* _Dataset_:
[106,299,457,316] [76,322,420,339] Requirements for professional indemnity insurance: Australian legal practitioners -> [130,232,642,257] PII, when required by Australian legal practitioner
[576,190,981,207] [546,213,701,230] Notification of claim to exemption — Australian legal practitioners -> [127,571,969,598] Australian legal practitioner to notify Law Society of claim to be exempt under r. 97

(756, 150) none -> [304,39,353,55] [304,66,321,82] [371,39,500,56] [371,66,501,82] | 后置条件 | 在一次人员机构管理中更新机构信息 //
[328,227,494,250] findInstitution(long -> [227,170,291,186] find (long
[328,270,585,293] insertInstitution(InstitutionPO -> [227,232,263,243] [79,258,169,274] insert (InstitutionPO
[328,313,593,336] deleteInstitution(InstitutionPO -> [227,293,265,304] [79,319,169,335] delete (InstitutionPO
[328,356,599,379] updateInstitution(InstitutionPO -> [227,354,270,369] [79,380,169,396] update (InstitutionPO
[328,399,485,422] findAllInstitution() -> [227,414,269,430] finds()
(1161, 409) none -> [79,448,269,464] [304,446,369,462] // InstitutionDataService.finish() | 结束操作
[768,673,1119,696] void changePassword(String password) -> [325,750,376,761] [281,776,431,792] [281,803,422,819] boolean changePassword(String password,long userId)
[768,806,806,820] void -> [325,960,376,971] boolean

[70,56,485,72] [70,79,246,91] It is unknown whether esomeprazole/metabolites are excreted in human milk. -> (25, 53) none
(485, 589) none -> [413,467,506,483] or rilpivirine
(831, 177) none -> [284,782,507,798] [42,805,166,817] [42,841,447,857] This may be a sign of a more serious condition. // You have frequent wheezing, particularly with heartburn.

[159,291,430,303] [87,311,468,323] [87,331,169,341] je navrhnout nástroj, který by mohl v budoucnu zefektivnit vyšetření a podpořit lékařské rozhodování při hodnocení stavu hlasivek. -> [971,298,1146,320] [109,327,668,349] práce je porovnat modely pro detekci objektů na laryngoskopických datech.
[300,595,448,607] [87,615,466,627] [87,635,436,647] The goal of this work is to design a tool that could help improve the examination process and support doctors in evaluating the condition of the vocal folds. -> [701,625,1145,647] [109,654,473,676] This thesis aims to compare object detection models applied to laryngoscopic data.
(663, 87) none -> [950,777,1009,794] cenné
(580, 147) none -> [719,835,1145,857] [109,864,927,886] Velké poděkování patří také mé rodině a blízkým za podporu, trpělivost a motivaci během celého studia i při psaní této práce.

* _Your assignment_:
Considering only the material above, set down every line from the one with "[576,190,981,207] [546,213,701,230] Notification" to the one with "(831, 177) none", inclusive, exactly as written.

* _Reply to the exercise_:
[576,190,981,207] [546,213,701,230] Notification of claim to exemption — Australian legal practitioners -> [127,571,969,598] Australian legal practitioner to notify Law Society of claim to be exempt under r. 97

(756, 150) none -> [304,39,353,55] [304,66,321,82] [371,39,500,56] [371,66,501,82] | 后置条件 | 在一次人员机构管理中更新机构信息 //
[328,227,494,250] findInstitution(long -> [227,170,291,186] find (long
[328,270,585,293] insertInstitution(InstitutionPO -> [227,232,263,243] [79,258,169,274] insert (InstitutionPO
[328,313,593,336] deleteInstitution(InstitutionPO -> [227,293,265,304] [79,319,169,335] delete (InstitutionPO
[328,356,599,379] updateInstitution(InstitutionPO -> [227,354,270,369] [79,380,169,396] update (InstitutionPO
[328,399,485,422] findAllInstitution() -> [227,414,269,430] finds()
(1161, 409) none -> [79,448,269,464] [304,446,369,462] // InstitutionDataService.finish() | 结束操作
[768,673,1119,696] void changePassword(String password) -> [325,750,376,761] [281,776,431,792] [281,803,422,819] boolean changePassword(String password,long userId)
[768,806,806,820] void -> [325,960,376,971] boolean

[70,56,485,72] [70,79,246,91] It is unknown whether esomeprazole/metabolites are excreted in human milk. -> (25, 53) none
(485, 589) none -> [413,467,506,483] or rilpivirine
(831, 177) none -> [284,782,507,798] [42,805,166,817] [42,841,447,857] This may be a sign of a more serious condition. // You have frequent wheezing, particularly with heartburn.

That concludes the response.